The UFC began 2014 behind the eight ball, without the benefit of PPV stalwarts Georges St-Pierre and Anderson Silva on its active roster. Since then, the injury bug has nipped it ruthlessly hard. Even before Aldo withdrew from UFC 176, many of its titlists were already on the disabled list.

Heavyweight champ Cain Velasquez is ailing and won’t fight until November. Welterweight titlist Johny Hendricks recently had surgery on a torn bicep. By the time lightweight champion Anthony Pettis gets back in the cage against Gilbert Melendez near the end of the near, he will have missed 15 months after a knee injury.

In other words, the UFC will be out a lot of star power for most of this year, which means the bulk of its sales push will have to come from next-generation stars like Jones, Weidman and Rousey.

Can they manage it? We’re about to find out.

Rousey and Weidman both fought at last December’s UFC 168, which topped 1 million PPV buys and was the promotion’s biggest-selling offering of 2013. But that buyrate was driven by Weidman’s rematch with Silva and Rousey’s second fight with archenemy Miesha Tate. It didn’t necessarily turn them into salable draws overnight.

Rousey—hailed far and wide as the UFC’s next big thing—sold 340,000 PPVs with her main event fight against Sara McMann at UFC 170 in February. But she’s a prohibitive betting favorite this weekend against Alexis Davis, per Best Fight Odds, and it remains to be seen if fans will continue to turn out in numbers to watch her blow past overmatched competition.

Weidman may be an even bigger wild card.

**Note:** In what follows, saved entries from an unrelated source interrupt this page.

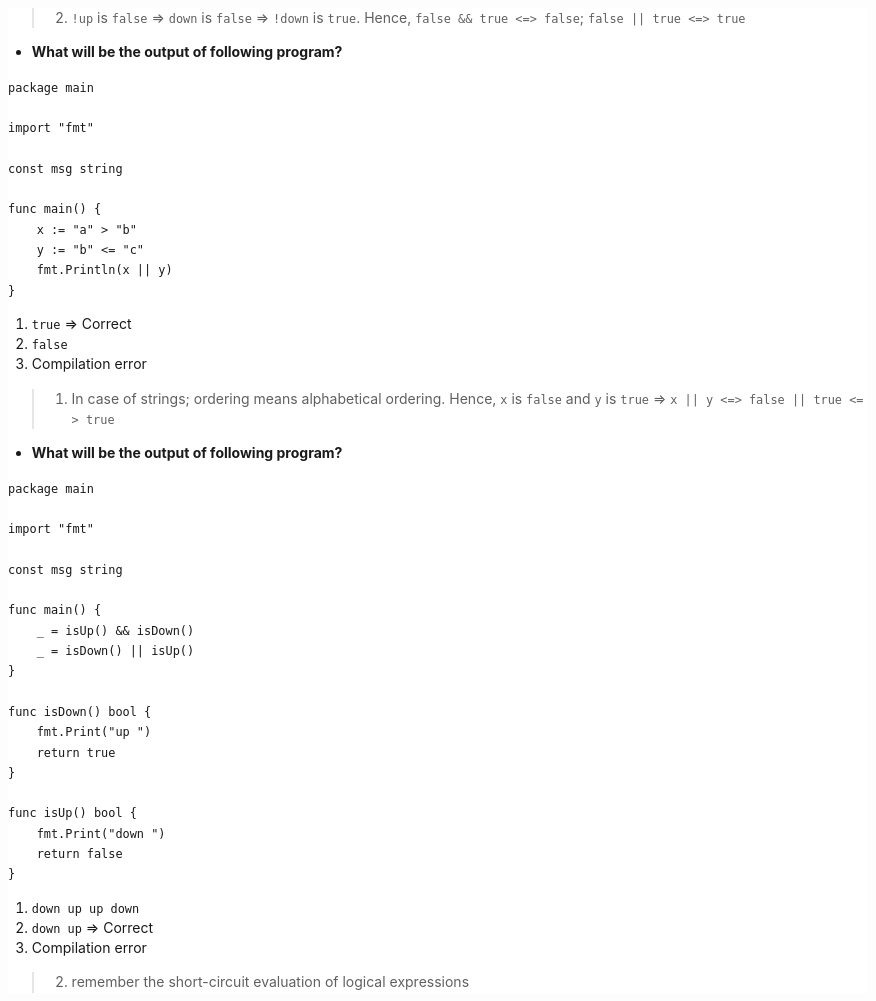 > 2. `!up` is `false` => `down` is `false` => `!down` is `true`. Hence, `false && true <=> false`; `false || true <=> true`

* **What will be the output of following program?**
```golang
package main

import "fmt"

const msg string

func main() {
    x := "a" > "b"
    y := "b" <= "c"
    fmt.Println(x || y)
}
```
   1. `true` => Correct
   2. `false` 
   3. Compilation error

> 1. In case of strings; ordering means alphabetical ordering. Hence, `x` is `false` and `y` is `true` => `x || y <=> false || true <=> true`

* **What will be the output of following program?**
```golang
package main

import "fmt"

const msg string

func main() {
    _ = isUp() && isDown()
    _ = isDown() || isUp()
}

func isDown() bool {
    fmt.Print("up ")
    return true
}

func isUp() bool {
    fmt.Print("down ")
    return false
}

```
   1. `down up up down` 
   2. `down up` => Correct 
   3. Compilation error

> 2. remember the short-circuit evaluation of logical expressions 
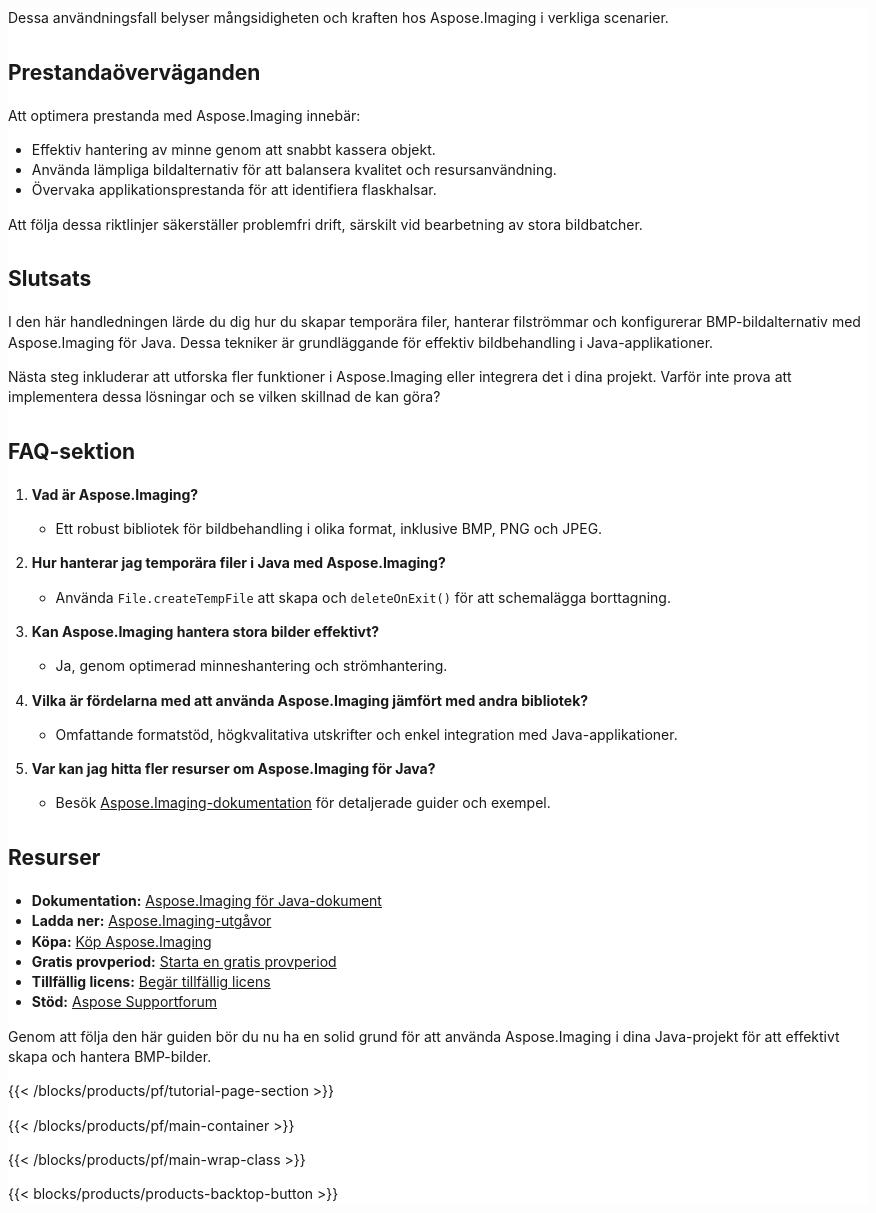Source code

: Dessa användningsfall belyser mångsidigheten och kraften hos Aspose.Imaging i verkliga scenarier.

## Prestandaöverväganden

Att optimera prestanda med Aspose.Imaging innebär:

- Effektiv hantering av minne genom att snabbt kassera objekt.
- Använda lämpliga bildalternativ för att balansera kvalitet och resursanvändning.
- Övervaka applikationsprestanda för att identifiera flaskhalsar.

Att följa dessa riktlinjer säkerställer problemfri drift, särskilt vid bearbetning av stora bildbatcher.

## Slutsats

I den här handledningen lärde du dig hur du skapar temporära filer, hanterar filströmmar och konfigurerar BMP-bildalternativ med Aspose.Imaging för Java. Dessa tekniker är grundläggande för effektiv bildbehandling i Java-applikationer.

Nästa steg inkluderar att utforska fler funktioner i Aspose.Imaging eller integrera det i dina projekt. Varför inte prova att implementera dessa lösningar och se vilken skillnad de kan göra?

## FAQ-sektion

1. **Vad är Aspose.Imaging?**
   - Ett robust bibliotek för bildbehandling i olika format, inklusive BMP, PNG och JPEG.

2. **Hur hanterar jag temporära filer i Java med Aspose.Imaging?**
   - Använda `File.createTempFile` att skapa och `deleteOnExit()` för att schemalägga borttagning.

3. **Kan Aspose.Imaging hantera stora bilder effektivt?**
   - Ja, genom optimerad minneshantering och strömhantering.

4. **Vilka är fördelarna med att använda Aspose.Imaging jämfört med andra bibliotek?**
   - Omfattande formatstöd, högkvalitativa utskrifter och enkel integration med Java-applikationer.

5. **Var kan jag hitta fler resurser om Aspose.Imaging för Java?**
   - Besök [Aspose.Imaging-dokumentation](https://reference.aspose.com/imaging/java/) för detaljerade guider och exempel.

## Resurser

- **Dokumentation:** [Aspose.Imaging för Java-dokument](https://reference.aspose.com/imaging/java/)
- **Ladda ner:** [Aspose.Imaging-utgåvor](https://releases.aspose.com/imaging/java/)
- **Köpa:** [Köp Aspose.Imaging](https://purchase.aspose.com/buy)
- **Gratis provperiod:** [Starta en gratis provperiod](https://releases.aspose.com/imaging/java/)
- **Tillfällig licens:** [Begär tillfällig licens](https://purchase.aspose.com/temporary-license/)
- **Stöd:** [Aspose Supportforum](https://forum.aspose.com/c/imaging/10)

Genom att följa den här guiden bör du nu ha en solid grund för att använda Aspose.Imaging i dina Java-projekt för att effektivt skapa och hantera BMP-bilder.

{{< /blocks/products/pf/tutorial-page-section >}}

{{< /blocks/products/pf/main-container >}}

{{< /blocks/products/pf/main-wrap-class >}}

{{< blocks/products/products-backtop-button >}}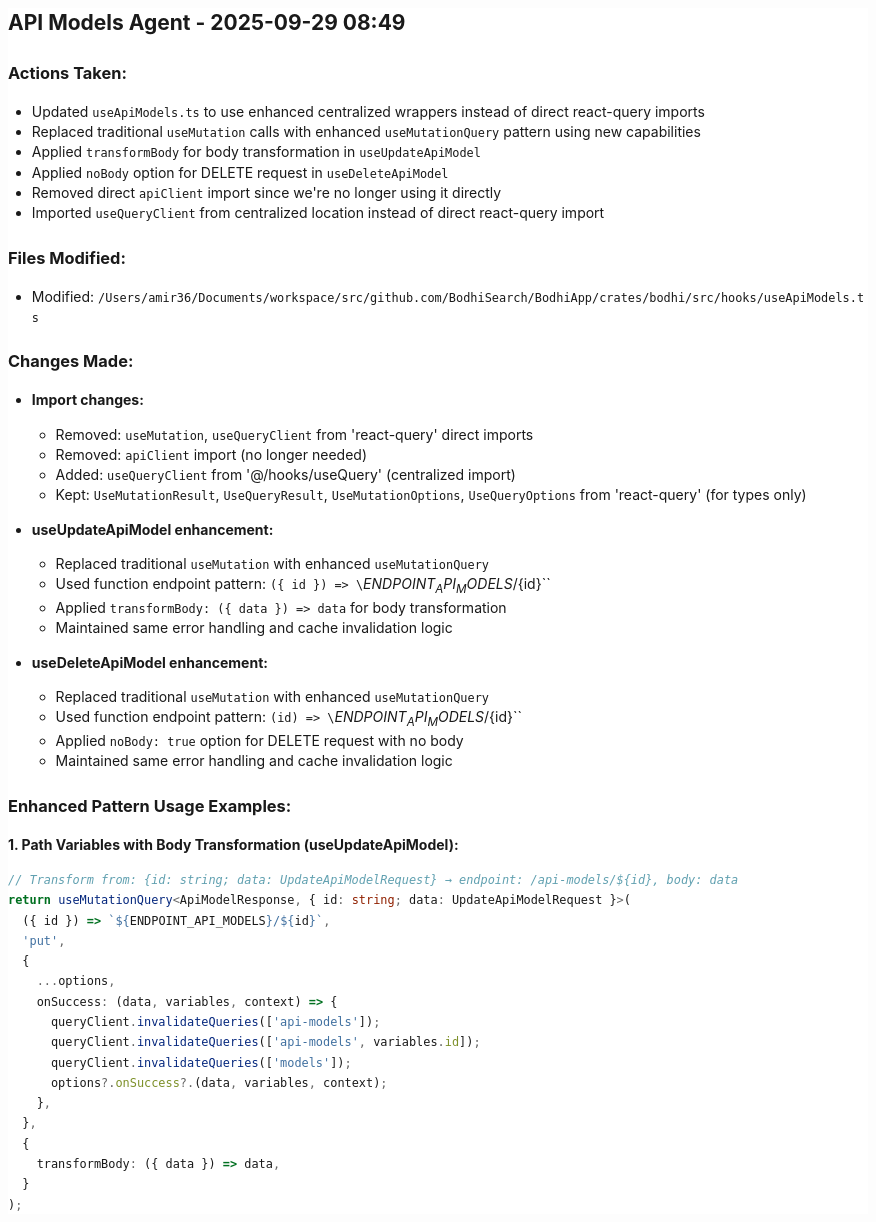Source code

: 
## API Models Agent - 2025-09-29 08:49

### Actions Taken:
- Updated `useApiModels.ts` to use enhanced centralized wrappers instead of direct react-query imports
- Replaced traditional `useMutation` calls with enhanced `useMutationQuery` pattern using new capabilities
- Applied `transformBody` for body transformation in `useUpdateApiModel`
- Applied `noBody` option for DELETE request in `useDeleteApiModel`
- Removed direct `apiClient` import since we're no longer using it directly
- Imported `useQueryClient` from centralized location instead of direct react-query import

### Files Modified:
- Modified: `/Users/amir36/Documents/workspace/src/github.com/BodhiSearch/BodhiApp/crates/bodhi/src/hooks/useApiModels.ts`

### Changes Made:
- **Import changes:**
  - Removed: `useMutation`, `useQueryClient` from 'react-query' direct imports
  - Removed: `apiClient` import (no longer needed)
  - Added: `useQueryClient` from '@/hooks/useQuery' (centralized import)
  - Kept: `UseMutationResult`, `UseQueryResult`, `UseMutationOptions`, `UseQueryOptions` from 'react-query' (for types only)

- **useUpdateApiModel enhancement:**
  - Replaced traditional `useMutation` with enhanced `useMutationQuery`
  - Used function endpoint pattern: `({ id }) => \`${ENDPOINT_API_MODELS}/${id}\``
  - Applied `transformBody: ({ data }) => data` for body transformation
  - Maintained same error handling and cache invalidation logic

- **useDeleteApiModel enhancement:**
  - Replaced traditional `useMutation` with enhanced `useMutationQuery`
  - Used function endpoint pattern: `(id) => \`${ENDPOINT_API_MODELS}/${id}\``
  - Applied `noBody: true` option for DELETE request with no body
  - Maintained same error handling and cache invalidation logic

### Enhanced Pattern Usage Examples:
**1. Path Variables with Body Transformation (useUpdateApiModel):**
```typescript
// Transform from: {id: string; data: UpdateApiModelRequest} → endpoint: /api-models/${id}, body: data
return useMutationQuery<ApiModelResponse, { id: string; data: UpdateApiModelRequest }>(
  ({ id }) => `${ENDPOINT_API_MODELS}/${id}`,
  'put',
  {
    ...options,
    onSuccess: (data, variables, context) => {
      queryClient.invalidateQueries(['api-models']);
      queryClient.invalidateQueries(['api-models', variables.id]);
      queryClient.invalidateQueries(['models']);
      options?.onSuccess?.(data, variables, context);
    },
  },
  {
    transformBody: ({ data }) => data,
  }
);
```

He beat Silva in back-to-back appearances last year but still hasn’t been granted much cachet with fans, after both those fights ended via unorthodox means.

He’ll be taking on a former light heavyweight champion in Machida—who has topped 500,000 buys in four of the six previous UFC PPVs he’s headlined—and likely needs an impressive victory to start working his way into the good graces of spectators.

If Rousey’s and Machida’s considerable fanbases turn out, and those curious to see how good Weidman really is take the PPV plunge, UFC 175 will no doubt be the brightest spot in what has been a rough first half of 2014 for the UFC.

The fight company also has good opportunities coming up at UFC 178, Velasquez’s scheduled return at UFC 180 and its traditionally stellar end-of-the-year PPV. Assuming those cards sell like they should, the promotion should see a considerable second-half rebound.

If that’s going to happen, though—and if White is going to be any less annoyed by the chattering from the peanut gallery—the comeback story must start on Saturday.